SOURCE PASSAGE:

Hi Thorsten,

In this example:

my $animals = ('dog',   # they bark
               'cat);   # they meow

(the above could look messed up due to mail clients, so below I have replaced 
tabs with --> and -------> and spaces with underscores, assuming tab stops 
every 8 characters)

my_$animals_=_('dog',-->#_they_bark
------->_______'cat);-->#_they_meow

the tabs are of course different widths.  I suspect that it is very hard or 
impossible to write a regular expression that can expand these tabs properly, 
is that not the case?  Of course if scmbug only uses tabs at the start of a 
line and not embedded in the line, the tab width is always 8.  In my 
experience, people will occasionally accidentally put some spaces in front of a 
tab, e.g.:

__----->_______'cat);-->#_they_meow

and it will not affect the display of the code, but it would also mean that all 
tabs are not 8 characters wide.

SOURCE MATERIAL:
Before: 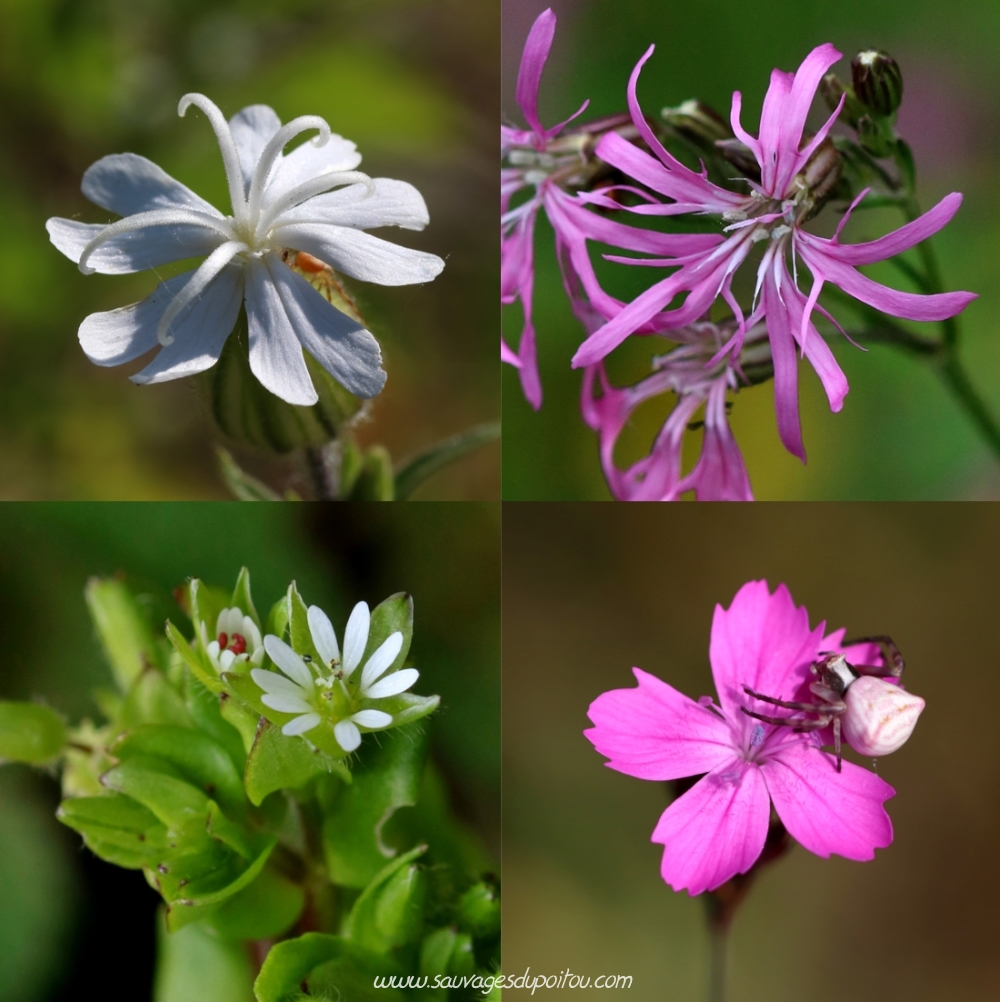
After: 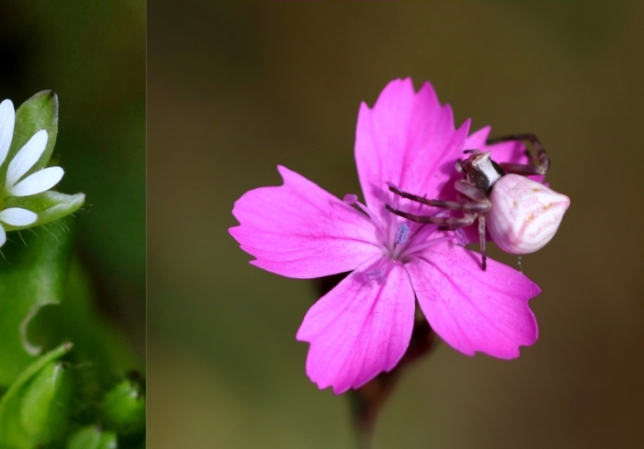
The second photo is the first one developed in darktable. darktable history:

PROBLEMS TO SOLVE:
1. From the email about tab widths, set down the passage between "(the above could" and "every 8 characters)", inclusive.
2. In the email about tab widths, how far apart does the writer assume tab stops are when replacing tabs with arrows and underscores?
3. Extend the email about tab widths, starting after its last sentence.

OUTPUTS FOR THE TASKS:
1.
(the above could look messed up due to mail clients, so below I have replaced 
tabs with --> and -------> and spaces with underscores, assuming tab stops 
every 8 characters)

2. Every 8 characters.

3.
>From memory, the 'expand' tool I mentioned handles this situation properly - 
>instead of treating a tab as a particular width, it (correctly) treats a tab 
>as moving to the next column from a list of columns (typically 8, 16, 24, ...).

Just as one example of how tabs can be annoying: when you generate diffs of 
files with tabs, you end up with a situation like this:

_my_$animals_=_('dog',-->#_they_bark
+------>_______'cat);-->#_they_meow

The first line was not modified, so is preceded by a space.  The second line 
was added, so is preceded by a plus character.  The tab that follows the plus 
character is now a different width (only 7 characters instead of 8), but the 
text above it ("my $anim") is still the same width, so the code is out of 
alignment.  One fix for this is to run all your diffs through 'expand', telling 
it that the tab stops are at 9, 17, 25, ...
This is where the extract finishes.